= Zavlani =

Zavlani (Greek: Ζαβλάνι) is a neighbourhood in the northeastern part of the city of Patras, 4 km direct and 5 km via road from the downtown core. The neighbourhood bears the football (soccer) club team named A.P.S. Zavlani and plays in the prefectural fourth division.

==Nearest places==

- Skioessa, northeast

==Nearest neighbourhoods==

- Sychaina, north
- Gouva, south
- Anthoupoli, west

==Information==

The name is the corruption the name Zavr(l)os (Ζαβρ(λ)ος). During the Ottoman rule, the area was settled by Albanians. Another theory of the name is that comes from a family name Zavlanis, which descended from the island of Zakynthos.

==Geography==

Zavlani is in a hilly residential setting with forests to the north. The neighborhood's length varies from 800 m to 1 km, and its width ranges between 500 and 800 m.

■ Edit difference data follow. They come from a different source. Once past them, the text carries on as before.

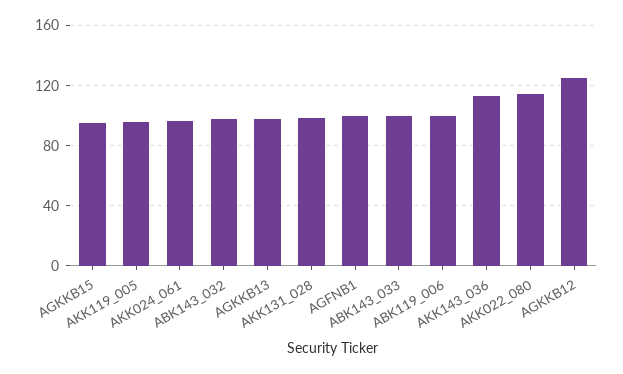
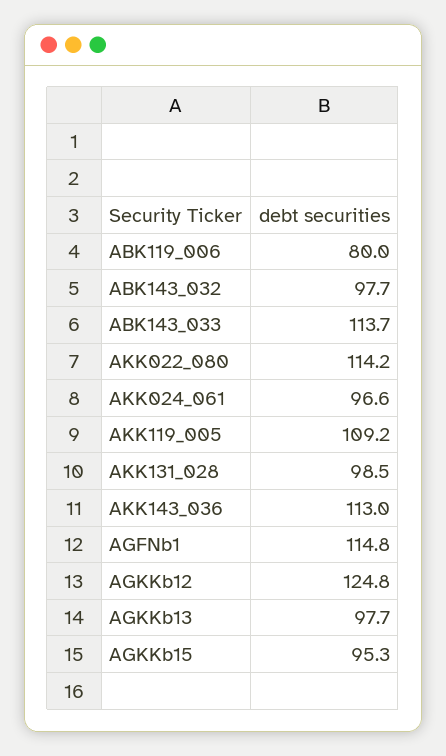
AKK119_005: 95 -> 109.2
AGFNB1: 100 -> 114.8
ABK143_033: 100 -> 113.7
ABK119_006: 100 -> 80

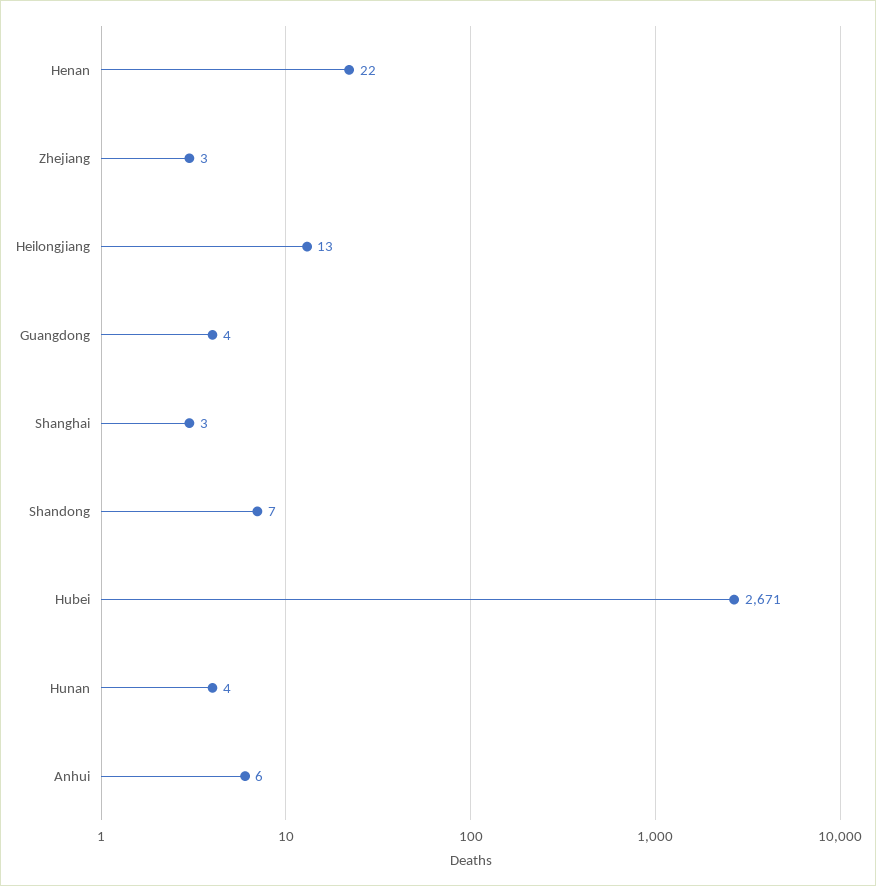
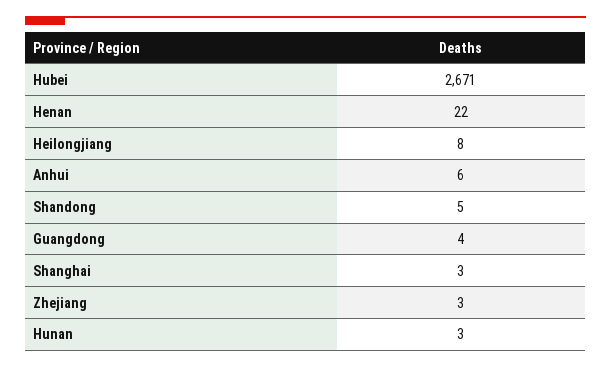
Heilongjiang: 13 -> 8
Shandong: 7 -> 5
Hunan: 4 -> 3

Its streets are approximately 8 to 10 km long, of which 3 km are main, and the remainder are residential.

==History==

The area were made up farmlands until when housing developments arrived in the 1960s and the 1970s, the housing and its population slowed in the late-1980s. Its main production consisted of olive, cattle and fruits and vegetables as well as other crops and the populationm before the arrival of the housing developments were rural, today they are manufacturing and services especially outside the neighbourhood.